___ DATASET CONTENT

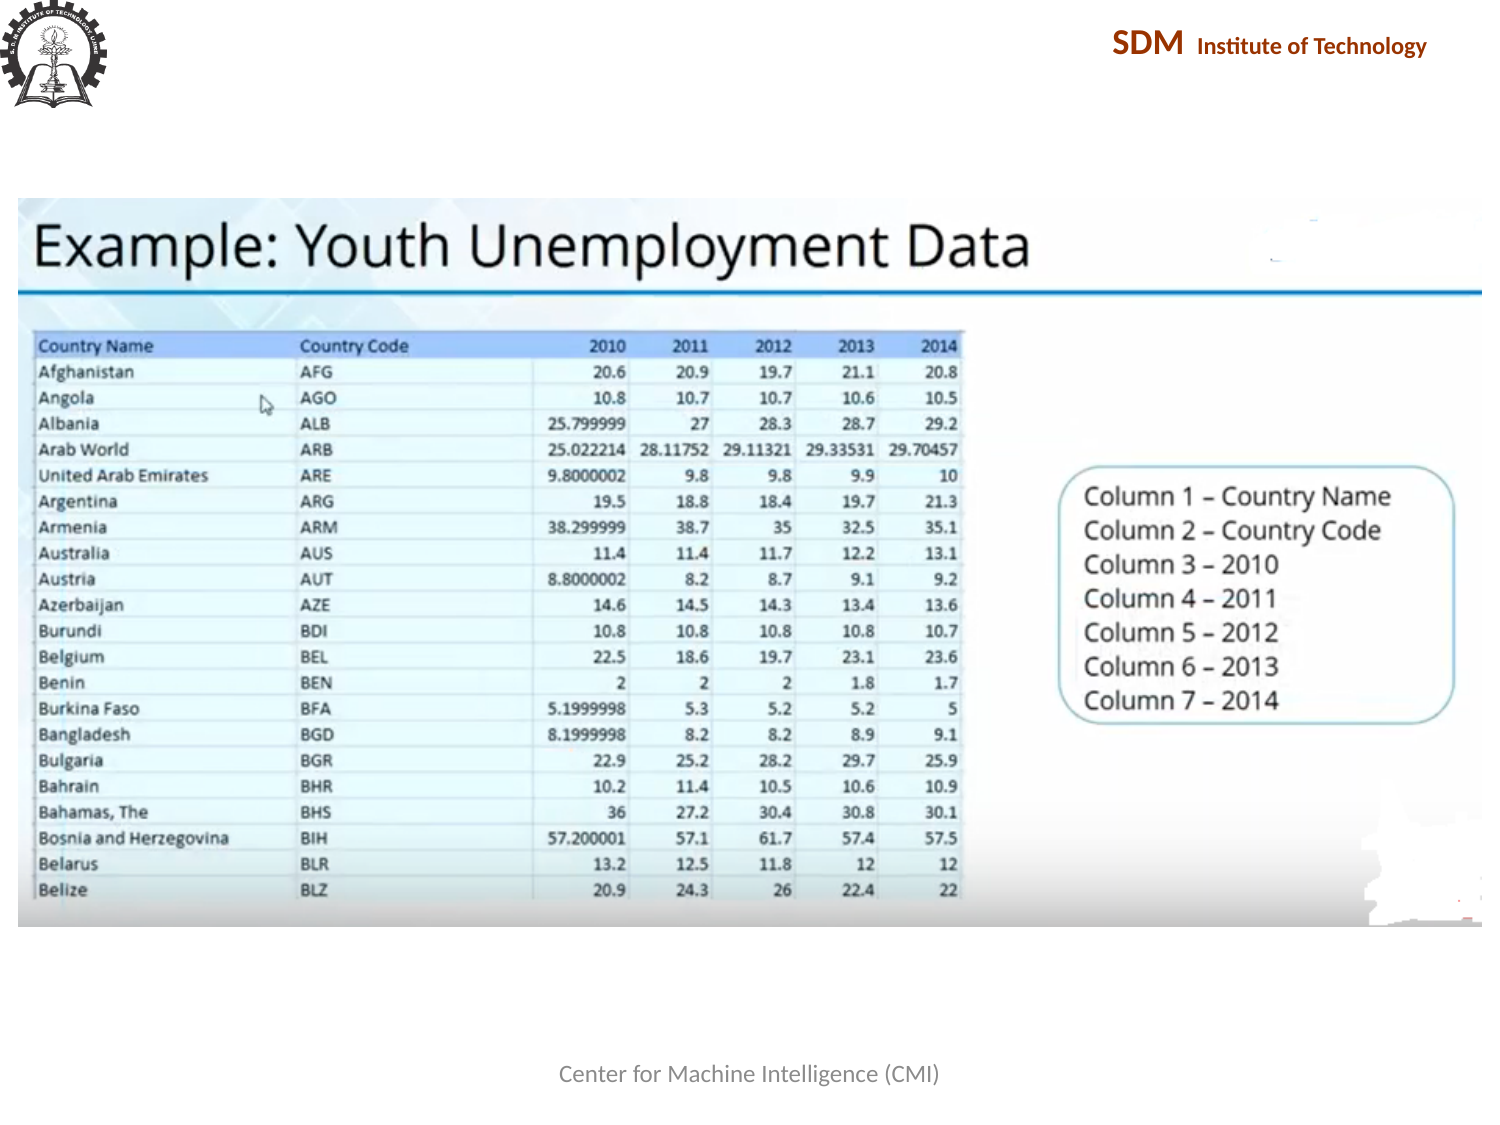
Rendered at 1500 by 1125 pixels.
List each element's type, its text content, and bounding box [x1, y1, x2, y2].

picture [18, 198, 1482, 927]
picture [0, 0, 107, 108]
footer Center for Machine Intelligence (CMI) [512, 1042, 988, 1103]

______

- WHAT THE TASK ASKS -
Copy each of the entries above precisely, and drop whatever pictures they hold.

- TASK RESULT -
Rendered at 1500 by 1125 pixels.
List each element's type, its text content, and bounding box [x1, y1, x2, y2].

picture [18, 198, 1482, 927]
picture [0, 0, 107, 108]
footer Center for Machine Intelligence (CMI) [512, 1042, 988, 1103]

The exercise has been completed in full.